● What the exercise asks: Copy the lines from the one that holds "125: (152, 121)" through the last line, with both ends included. Leave the pictures out of your answer.

[Data items]
>>>>

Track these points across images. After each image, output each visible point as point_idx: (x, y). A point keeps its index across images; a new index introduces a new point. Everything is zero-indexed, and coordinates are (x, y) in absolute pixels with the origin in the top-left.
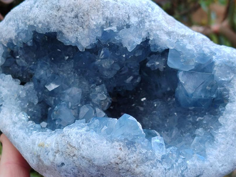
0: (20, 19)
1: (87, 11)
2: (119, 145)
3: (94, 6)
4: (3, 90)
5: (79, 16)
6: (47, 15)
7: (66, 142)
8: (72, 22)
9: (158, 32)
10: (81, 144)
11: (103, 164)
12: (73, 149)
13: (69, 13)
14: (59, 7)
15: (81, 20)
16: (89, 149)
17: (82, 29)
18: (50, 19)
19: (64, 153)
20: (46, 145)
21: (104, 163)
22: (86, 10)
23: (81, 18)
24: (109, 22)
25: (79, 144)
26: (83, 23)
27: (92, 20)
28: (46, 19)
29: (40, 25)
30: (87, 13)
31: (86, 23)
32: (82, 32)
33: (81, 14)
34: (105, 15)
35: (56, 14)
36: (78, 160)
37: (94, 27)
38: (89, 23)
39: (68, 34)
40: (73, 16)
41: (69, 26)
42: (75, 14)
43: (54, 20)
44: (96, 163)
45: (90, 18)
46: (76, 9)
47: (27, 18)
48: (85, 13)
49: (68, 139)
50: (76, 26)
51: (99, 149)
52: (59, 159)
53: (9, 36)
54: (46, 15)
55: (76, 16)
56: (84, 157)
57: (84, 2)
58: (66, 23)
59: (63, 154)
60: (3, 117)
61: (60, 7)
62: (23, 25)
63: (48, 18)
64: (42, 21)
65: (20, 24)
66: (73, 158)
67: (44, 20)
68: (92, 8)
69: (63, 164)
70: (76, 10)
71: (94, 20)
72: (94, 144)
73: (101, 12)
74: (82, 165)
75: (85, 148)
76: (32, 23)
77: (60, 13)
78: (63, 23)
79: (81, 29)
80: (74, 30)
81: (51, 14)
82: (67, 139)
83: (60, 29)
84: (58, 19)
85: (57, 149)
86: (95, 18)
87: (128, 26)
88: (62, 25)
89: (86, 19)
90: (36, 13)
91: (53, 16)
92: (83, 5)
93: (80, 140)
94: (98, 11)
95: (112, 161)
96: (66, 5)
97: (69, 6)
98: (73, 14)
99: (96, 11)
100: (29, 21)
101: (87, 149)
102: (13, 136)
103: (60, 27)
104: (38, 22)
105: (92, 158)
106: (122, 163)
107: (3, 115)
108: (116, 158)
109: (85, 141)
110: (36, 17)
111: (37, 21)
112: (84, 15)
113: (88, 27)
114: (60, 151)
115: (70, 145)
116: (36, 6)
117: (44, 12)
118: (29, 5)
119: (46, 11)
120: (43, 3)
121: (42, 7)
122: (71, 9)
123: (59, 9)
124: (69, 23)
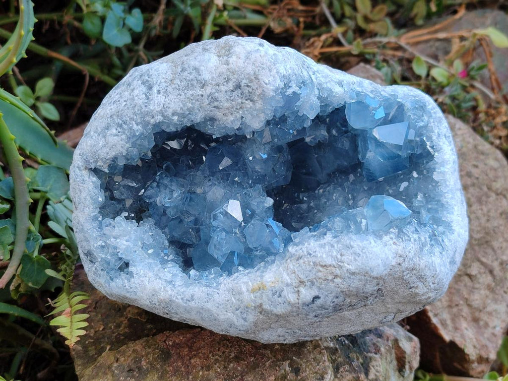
0: (132, 119)
1: (255, 73)
2: (391, 238)
3: (262, 65)
4: (118, 242)
5: (242, 85)
6: (186, 100)
7: (311, 263)
8: (231, 97)
9: (329, 85)
10: (339, 256)
11: (384, 272)
12: (329, 268)
13: (224, 85)
14: (204, 82)
15: (246, 90)
16: (357, 258)
17: (251, 104)
18: (192, 104)
19: (315, 281)
20: (269, 285)
21: (385, 269)
22: (252, 73)
23: (246, 87)
25: (337, 257)
26: (251, 93)
27: (266, 84)
28: (184, 105)
29: (176, 118)
30: (255, 78)
31: (259, 92)
32: (251, 107)
33: (244, 81)
34: (281, 73)
35: (202, 93)
36: (344, 281)
37: (272, 93)
38: (263, 90)
39: (225, 118)
40: (232, 88)
41: (226, 105)
42: (234, 84)
43: (199, 103)
44: (374, 274)
45: (263, 82)
46: (236, 76)
47: (147, 114)
48: (253, 78)
49: (312, 259)
50: (240, 101)
51: (371, 254)
52: (307, 294)
53: (114, 153)
54: (183, 100)
55: (238, 87)
56: (353, 274)
57: (244, 63)
58: (222, 102)
59: (313, 284)
60: (142, 281)
61: (206, 82)
62: (139, 127)
63: (188, 104)
64: (179, 111)
65: (135, 127)
66: (334, 281)
67: (181, 108)
68: (260, 69)
69: (316, 298)
70: (234, 78)
71: (269, 84)
72: (361, 249)
73: (275, 71)
74: (354, 286)
75: (351, 260)
76: (159, 118)
77: (208, 90)
78: (216, 104)
79: (249, 104)
80: (237, 109)
81: (192, 95)
82: (310, 259)
83: (211, 114)
84: (206, 99)
85: (298, 281)
86: (269, 81)
88: (214, 107)
89: (256, 86)
90: (161, 102)
91: (197, 98)
92: (243, 68)
93: (334, 252)
94: (270, 71)
95: (393, 263)
96: (214, 76)
97: (220, 76)
98: (231, 86)
99: (267, 71)
100: (153, 117)
101: (355, 260)
102: (180, 301)
103: (211, 111)
104: (170, 114)
105: (368, 268)
106: (404, 261)
107: (141, 279)
108: (396, 257)
109: (344, 252)
110: (165, 107)
111: (169, 112)
112: (251, 81)
113: (263, 96)
114: (306, 282)
115: (322, 266)
116: (156, 91)
117: (177, 96)
118: (141, 93)
119: (181, 93)
120: (167, 85)
121: (168, 91)
122: (225, 78)
123: (204, 85)
124: (227, 100)
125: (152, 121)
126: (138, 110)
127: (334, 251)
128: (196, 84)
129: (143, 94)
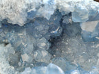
24: (30, 6)
34: (26, 3)
42: (10, 6)
58: (8, 13)
87: (43, 5)
97: (6, 3)
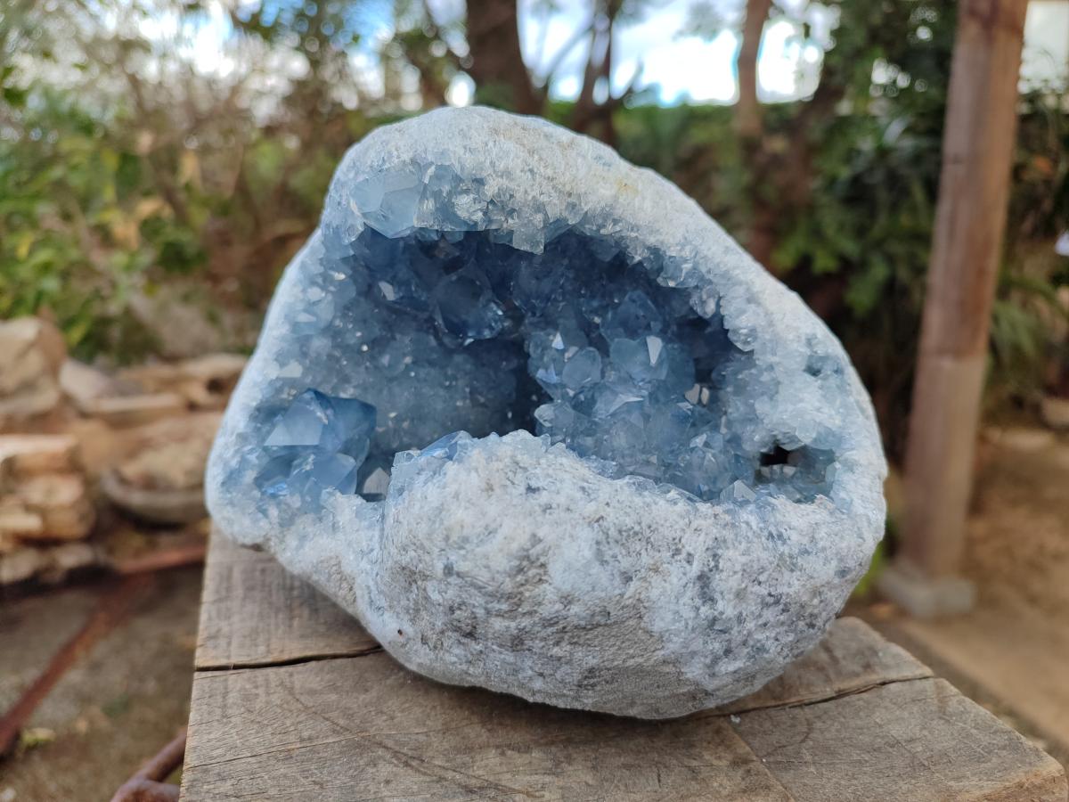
1: (489, 497)
5: (522, 490)
8: (553, 482)
14: (595, 526)
15: (518, 479)
22: (494, 500)
23: (516, 482)
26: (511, 471)
33: (516, 492)
116: (695, 563)
117: (657, 529)
118: (725, 574)
119: (648, 531)
120: (669, 566)
121: (671, 553)
122: (550, 514)
123: (598, 521)
124: (562, 481)
125: (718, 509)
126: (740, 543)
127: (494, 156)
128: (612, 529)
129: (722, 571)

<<<<

● Task answer:
125: (152, 121)
126: (138, 110)
127: (334, 251)
128: (196, 84)
129: (143, 94)
24: (30, 6)
34: (26, 3)
42: (10, 6)
58: (8, 13)
87: (43, 5)
97: (6, 3)
1: (489, 497)
5: (522, 490)
8: (553, 482)
14: (595, 526)
15: (518, 479)
22: (494, 500)
23: (516, 482)
26: (511, 471)
33: (516, 492)
116: (695, 563)
117: (657, 529)
118: (725, 574)
119: (648, 531)
120: (669, 566)
121: (671, 553)
122: (550, 514)
123: (598, 521)
124: (562, 481)
125: (718, 509)
126: (740, 543)
127: (494, 156)
128: (612, 529)
129: (722, 571)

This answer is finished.